We returned through Bavaria and Franconia. Unencumbered by driving as I was, I could enjoy my first beer not long after breakfast whilst my increasingly frustrated brother pushed us on to the next location. At Regensburg – sitting in a beer garden by the Danube, we ate vegetables after a week without, in the Czech Republic and slowly regained our….. composure – and smoked sausages washed down with Thurn und Taxis beers.  Compared with the Czech pilsners we had been drinking, the German lagered beers were straighter, less rounded perhaps, more austere yet equally compelling.  Then Bamberg.  Beautiful Bamberg, with medieval architecture more enchanting than anything Disney could conjure up. We visited the Spezial Brewery where we drank the smoked beers on draught in wood lined rooms with elderly Franconians playing dominoes and card game whilst eating Dampfnudeln.
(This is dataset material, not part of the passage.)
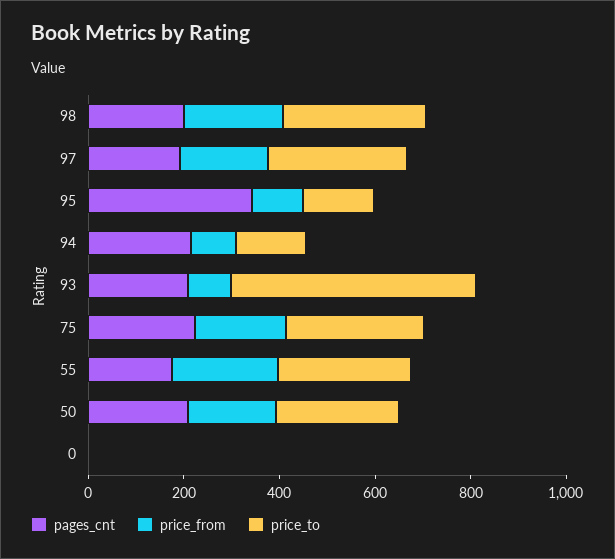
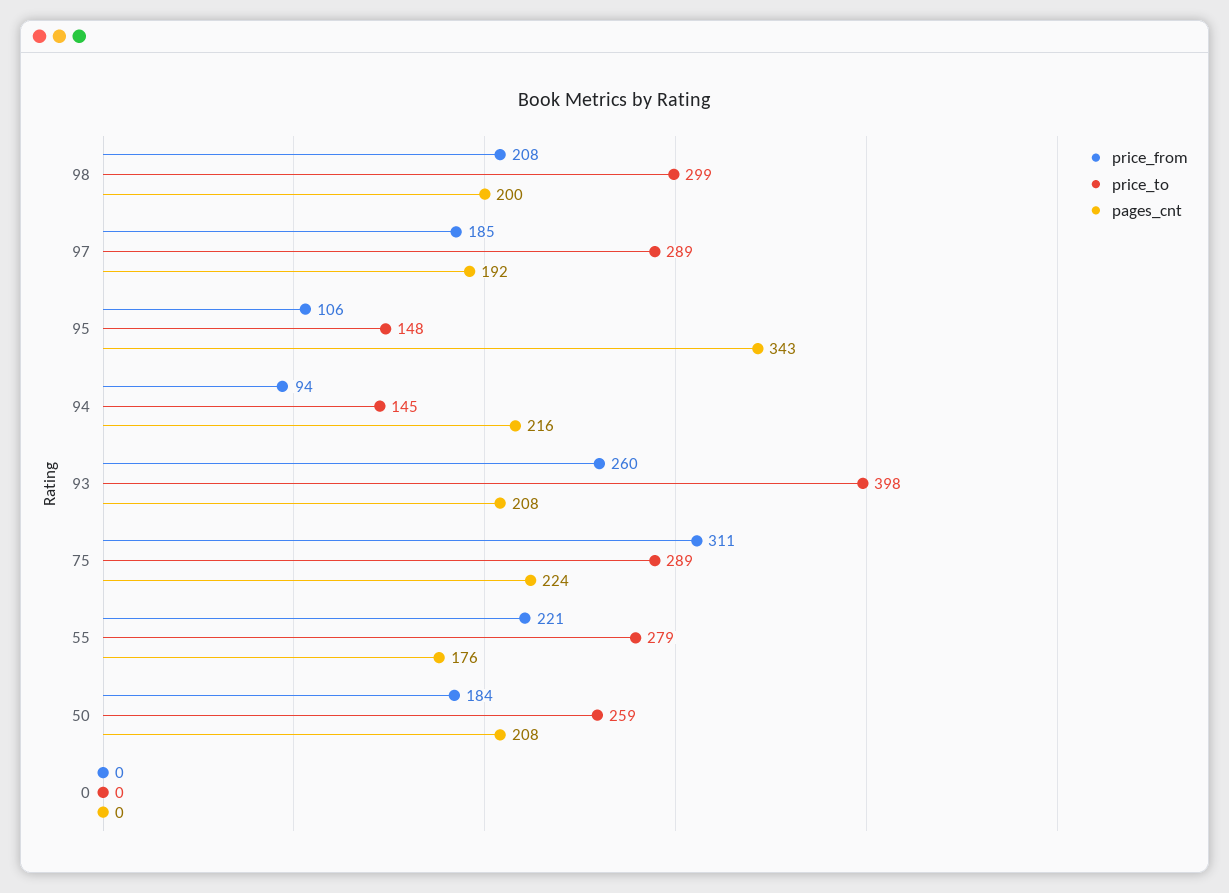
price_from, 93: 100 -> 260
price_to, 93: 500 -> 398
price_from, 75: 200 -> 311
These smoked beers blow your senses, with flavours ranging from spicy salami sausage, caramel and wood smoke yet with a surprising lightness of body and gently malty sweetness that makes them intriguing and moreish.  And in most cases, these are lagered beers – either a dunkel (dark) or Märzen (March) beer (there are also some top fermenting smoked beers).  You couldn’t get much further from the typical perception of lager if you were given free National Express tickets with every glass.  Finally  Würzburg, where we stopped to drink Franconian wine, but found delicious beers from the independent Würzburger Hofbrau Brauerei  – in Bavaria, arguably nothing out of the ordinary, but as  we drank these beers with a meal of smoked eel, onions and potatoes in a rather posh restaurant underneath the Rathaus – I realised that my eyes had been opened, and my opinions altered, forever.


*Some facts within this post may have skewed with time.  I think we were on the maroon passports by then.